Também será mantido o IOF aplicado sobre compras realizadas com cartões de crédito internacionais. Esse tipo de operação é muito comum por parte de quem viaja para o exterior (aí atinge a classe média e os mais ricos). Só que os mais pobres que fazem compras de sites internacionais até US$ 50, as chamadas compras das blusinhas, também será impactados.
Uma das medidas para compensar a redução do escopo do decreto do IOF será também aumentar impostos em outra área. Nesse caso, a decisão foi a de aumentar o quanto antes –ainda não se sabe quando isso vai vigorar– o imposto sobre as empresas de apostas. Hoje, as bets pagam 12%. Passarão a pagar 18%
O líder do PT na Câmara dos Deputados, Lindbergh Farias (PT-RJ), discorda que tenha ocorrido uma derrota do Congresso e apenas uma vitória do governo. “Hugo Motta e Davi Alcolumbre foram vencedores nesse processo, junto com o governo democrático do presidente Lula, porque o decreto do IOF será todo revisado em cada ponto. Foi uma vitória política do Congresso e foi tudo feito com entendimento numa reunião de alto nível, juntando Câmara e Senado”, disse o petista.
Além de ser o vencedor na disputa pela manutenção de parte do decreto do IOF, o ministro da Fazenda colocou o presidente da Câmara numa situação constrangedora.
Em 31 de maio, Hugo pediu diretamente a Haddad que suspendesse imediatamente o trecho do decreto do IOF que era aplicado a operações de risco sacado. O presidente da Câmara fez questão de divulgar isso publicamente e todos os principais veículos de comunicação registraram.

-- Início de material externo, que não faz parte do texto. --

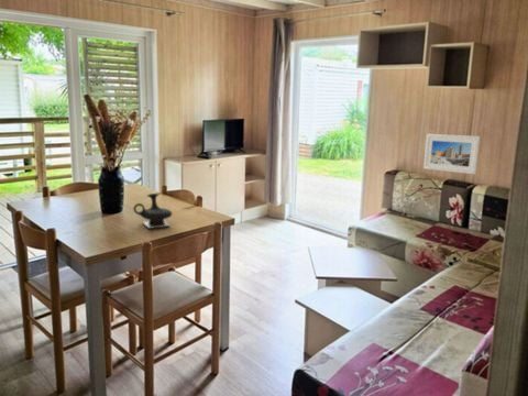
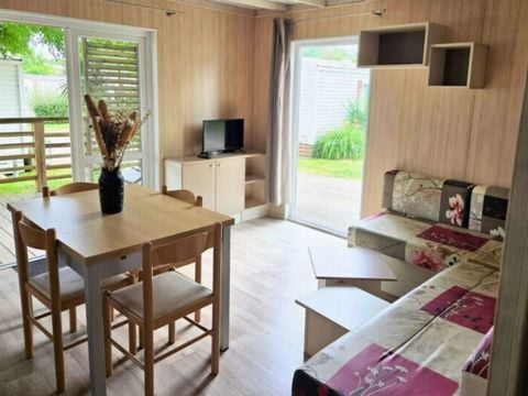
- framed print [422,133,481,175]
- teapot [132,193,173,230]
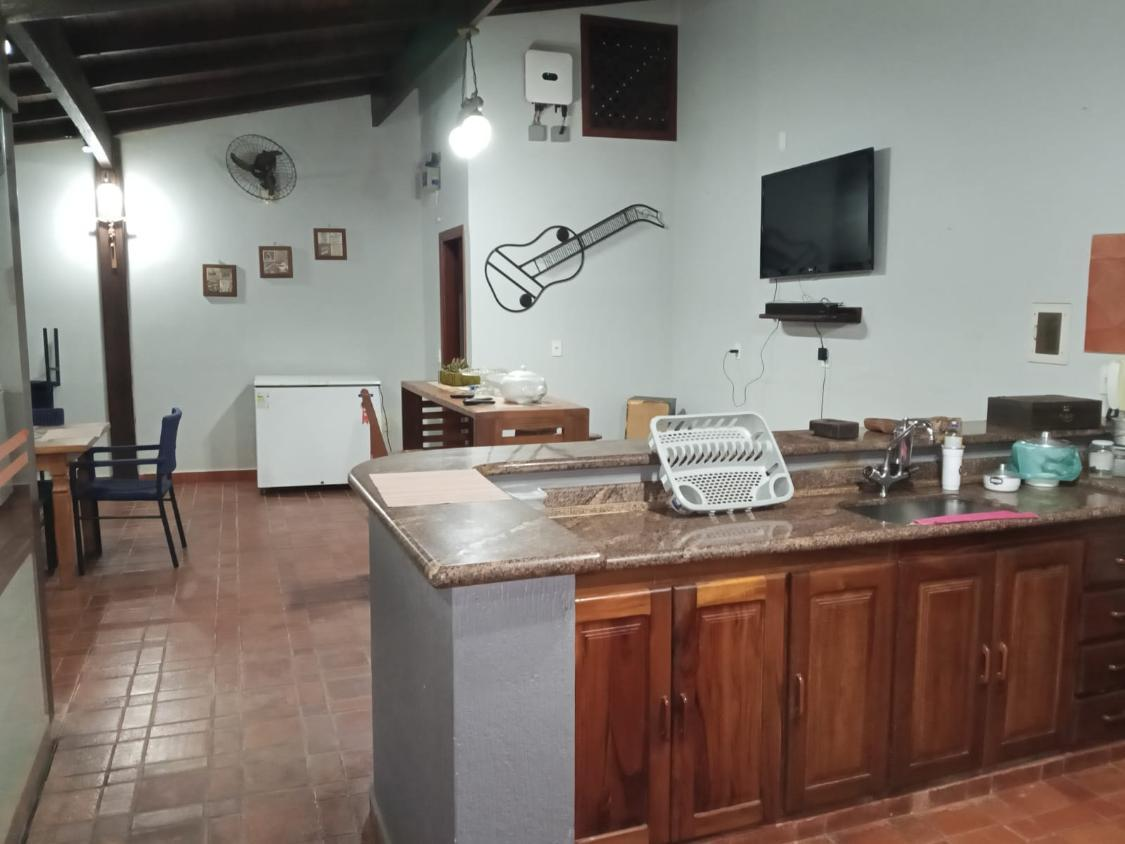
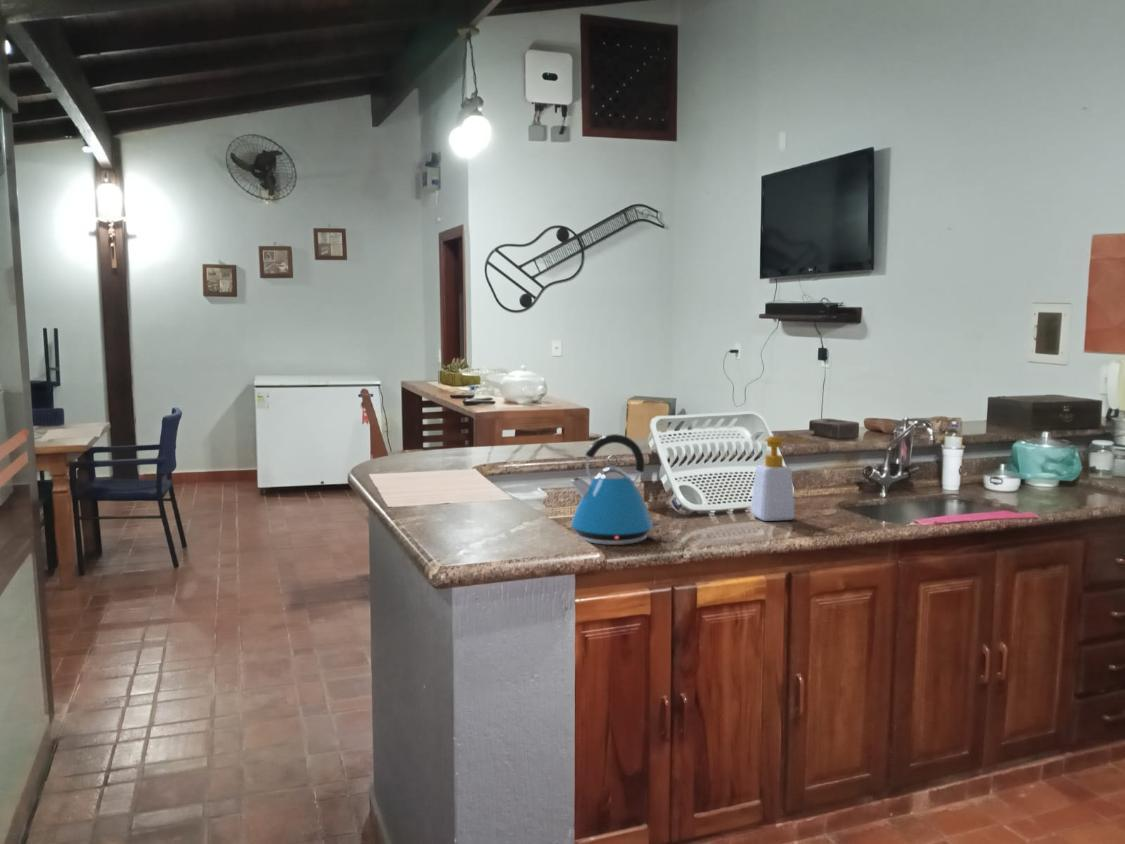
+ kettle [569,433,660,546]
+ soap bottle [750,435,807,522]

Haddad não só não atendeu ao pedido como tampouco respondeu publicamente a essa demanda. Motta ocupa o 3º cargo na hierarquia da República –se Lula e o vice, Geraldo Alckmin, ficam impedidos de comandar o país, quem assume é o presidente da Câmara. Ou seja, o ministro da Fazenda, que ocupa uma função menos relevante que a de Motta, resolveu desdenhar um pedido do presidente da Câmara.
No pronunciamento que fizeram no final da noite de domingo, Motta e Haddad não mencionaram o assunto. Ficou tudo sem explicação e restou apenas o constrangimento para o deputado que comanda a Câmara.
A reunião começou por volta das 18h e encerrou por volta das 23h40. Atenderam nomes como o líder do PSD, Antonio Brito (BA) e do União Brasil, Pedro Lucas (MA). Do lado do governo, estiveram presentes o líder na Câmara, José Guimarães (CE) e o líder do Governo no Senado, Jaques Wagner (PT-BA).